Comment cela fonctionne?
La technologie qui se cache derrière l’expérience Élèves en liberté se distingue par sa grande transparence. « Personne n’a le sentiment d’entrer dans un dispositif très technologique, affirme Patrick Séverin. Mettre un casque sur les oreilles, nous faisons cela quotidiennement! Des enfants aux grands-parents, l’œuvre reste accessible et personne ne s’est demandé “comment faire”. »
Un simple casque audio donc, relié à un téléphone intelligent que vous portez dans une petite pochette autour du cou, voilà la technologie qui est « visible » à l’utilisateur.
Bien entendu, lorsqu’on rentre dans le détail, l’affaire devient plus complexe. Le studio Demute, spécialisé dans la création sonore innovante, a développé un casque audio qui embarque notamment un gyroscope (qui détecte vos mouvements) et une balise de positionnement (qui vous situe dans l’espace).

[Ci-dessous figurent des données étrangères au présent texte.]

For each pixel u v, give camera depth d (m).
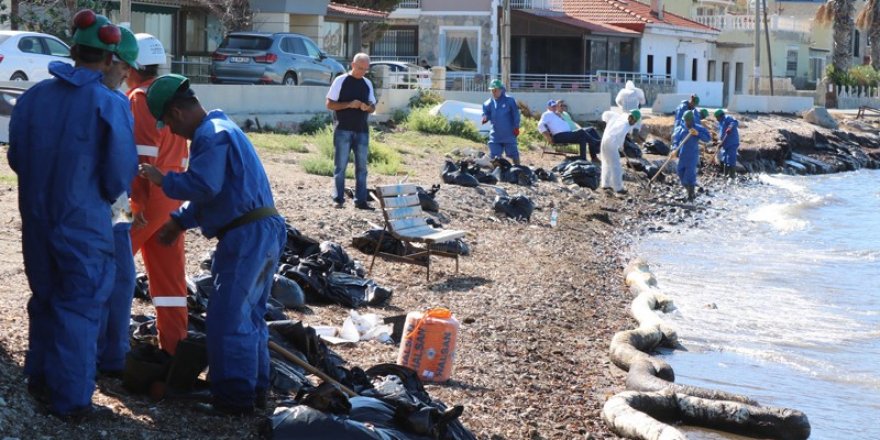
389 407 6.27
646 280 13.71
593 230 18.50
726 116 28.91
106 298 5.91
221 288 6.23
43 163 5.71
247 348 6.28
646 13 55.16
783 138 35.09
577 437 7.56
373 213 15.12
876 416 8.88
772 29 66.31
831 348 11.08
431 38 48.38
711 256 16.89
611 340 10.52
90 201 5.77
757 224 21.03
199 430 6.11
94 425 5.90
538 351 9.81
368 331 9.15
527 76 47.69
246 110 24.62
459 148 25.39
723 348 10.87
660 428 7.51
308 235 13.17
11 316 7.83
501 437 7.26
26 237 5.81
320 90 26.64
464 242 14.94
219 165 6.10
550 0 49.88
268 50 29.09
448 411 6.29
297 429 5.84
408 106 30.12
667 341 10.80
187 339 6.52
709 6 68.56
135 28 33.09
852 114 48.19
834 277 15.27
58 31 27.22
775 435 8.18
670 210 22.06
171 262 6.85
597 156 26.09
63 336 5.78
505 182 21.50
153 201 6.72
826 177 32.81
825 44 75.50
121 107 5.84
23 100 5.82
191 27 35.25
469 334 10.05
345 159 15.34
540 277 13.38
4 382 6.05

Les informations ainsi captées sont transmises au téléphone, qui sert d’ordinateur de bord. Ce dernier va ainsi « créer » l’univers sonore dans lequel vous évoluez... et le restituer à vos oreilles bien entendu.
L’univers sonore est aussi influencé par les actions des participants. Certains éléments du décor sont interactifs et déclencheront des sons particuliers, qui seront alors audibles par tous. « L’univers sonore commun à tous était une demande des créateurs, rappelle François Fripiat. Mais pour des applications dans des musées, par exemple, il sera peut-être plus pertinent – et certainement plus facile! – de créer des espaces sonores individuels. »

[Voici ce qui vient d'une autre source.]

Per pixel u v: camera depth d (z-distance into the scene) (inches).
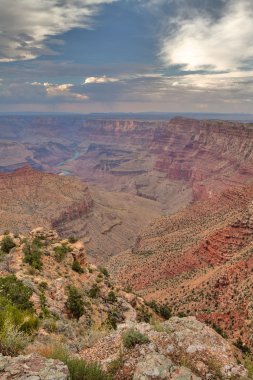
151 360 487.2
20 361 425.1
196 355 535.2
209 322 2417.6
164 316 1940.2
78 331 952.9
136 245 6560.0
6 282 981.8
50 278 1416.1
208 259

Car bien entendu, l’expérience Élèves en liberté n’est qu’une incarnation du potentiel de cette technologie. Expériences muséales, jeux d’évasion, documentaires et fictions sonores immersives, les possibilités sont très nombreuses.
« C’est une technologie qui peut tuer le modèle de l’audioguide, estime Patrick Séverin. Quant à ses applications culturelles et narratives, il va falloir continuer à expérimenter! »
Le lien fort entre la technologie et l’œuvre
Ce projet est un parfait exemple du cercle vertueux qui peut s’installer entre le développement d’une nouvelle technologie et la création d’une œuvre particulière. « Élèves en liberté a vraiment été notre tout premier projet avec ce dispositif que nous avions imaginé il y a deux ans. Nous avons donc piloté la R&D en fonction des besoins du projet. », indique Patrick Séverin.
Au tout début, l’équipe imagine une expérience où les sons sont positionnés dans la pièce et joués en boucle. Dans cette version, le public se serait simplement déplacé dans la pièce, sans autre incidence sur le contenu de son expérience.
Deux grandes évolutions se sont affirmées au fur à mesure du développement de l’œuvre: l’ajout d’éléments interactifs, qui permettent au public de déclencher lui-même les sons, et – bien entendu – le passage d’une expérience individuelle à une expérience collective.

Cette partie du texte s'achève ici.